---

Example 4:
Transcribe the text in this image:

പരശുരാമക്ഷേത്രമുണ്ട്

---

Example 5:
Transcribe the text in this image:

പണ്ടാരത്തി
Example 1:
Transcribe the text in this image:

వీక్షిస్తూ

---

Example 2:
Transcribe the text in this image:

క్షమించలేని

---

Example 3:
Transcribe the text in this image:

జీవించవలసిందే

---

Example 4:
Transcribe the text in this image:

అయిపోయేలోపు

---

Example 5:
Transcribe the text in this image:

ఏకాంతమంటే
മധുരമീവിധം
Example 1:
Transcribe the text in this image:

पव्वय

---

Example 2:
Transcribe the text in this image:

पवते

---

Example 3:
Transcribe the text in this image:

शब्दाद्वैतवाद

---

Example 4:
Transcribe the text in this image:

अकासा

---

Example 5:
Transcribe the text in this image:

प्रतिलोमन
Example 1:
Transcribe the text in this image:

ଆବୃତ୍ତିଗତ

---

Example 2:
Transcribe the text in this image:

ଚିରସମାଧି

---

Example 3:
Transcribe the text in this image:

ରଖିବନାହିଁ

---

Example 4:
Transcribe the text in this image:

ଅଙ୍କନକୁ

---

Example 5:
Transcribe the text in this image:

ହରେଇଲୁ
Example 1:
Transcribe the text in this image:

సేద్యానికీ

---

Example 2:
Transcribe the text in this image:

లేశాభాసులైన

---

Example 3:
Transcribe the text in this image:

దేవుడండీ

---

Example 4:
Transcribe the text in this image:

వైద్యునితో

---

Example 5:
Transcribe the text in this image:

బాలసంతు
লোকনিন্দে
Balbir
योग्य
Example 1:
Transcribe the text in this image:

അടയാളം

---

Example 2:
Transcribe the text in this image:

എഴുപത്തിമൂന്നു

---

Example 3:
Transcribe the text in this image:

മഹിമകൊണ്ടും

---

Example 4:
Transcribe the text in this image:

════

### [What you need to do]
So that nothing is lost, restate all the material word for word.

### [Exercise response]
---

Example 4:
Transcribe the text in this image:

പരശുരാമക്ഷേത്രമുണ്ട്

---

Example 5:
Transcribe the text in this image:

പണ്ടാരത്തി
Example 1:
Transcribe the text in this image:

వీక్షిస్తూ

---

Example 2:
Transcribe the text in this image:

క్షమించలేని

---

Example 3:
Transcribe the text in this image:

జీవించవలసిందే

---

Example 4:
Transcribe the text in this image:

అయిపోయేలోపు

---

Example 5:
Transcribe the text in this image:

ఏకాంతమంటే
മധുരമീവിധം
Example 1:
Transcribe the text in this image:

पव्वय

---

Example 2:
Transcribe the text in this image:

पवते

---

Example 3:
Transcribe the text in this image:

शब्दाद्वैतवाद

---

Example 4:
Transcribe the text in this image:

अकासा

---

Example 5:
Transcribe the text in this image:

प्रतिलोमन
Example 1:
Transcribe the text in this image:

ଆବୃତ୍ତିଗତ

---

Example 2:
Transcribe the text in this image:

ଚିରସମାଧି

---

Example 3:
Transcribe the text in this image:

ରଖିବନାହିଁ

---

Example 4:
Transcribe the text in this image:

ଅଙ୍କନକୁ

---

Example 5:
Transcribe the text in this image:

ହରେଇଲୁ
Example 1:
Transcribe the text in this image:

సేద్యానికీ

---

Example 2:
Transcribe the text in this image:

లేశాభాసులైన

---

Example 3:
Transcribe the text in this image:

దేవుడండీ

---

Example 4:
Transcribe the text in this image:

వైద్యునితో

---

Example 5:
Transcribe the text in this image:

బాలసంతు
লোকনিন্দে
Balbir
योग्य
Example 1:
Transcribe the text in this image:

അടയാളം

---

Example 2:
Transcribe the text in this image:

എഴുപത്തിമൂന്നു

---

Example 3:
Transcribe the text in this image:

മഹിമകൊണ്ടും

---

Example 4:
Transcribe the text in this image:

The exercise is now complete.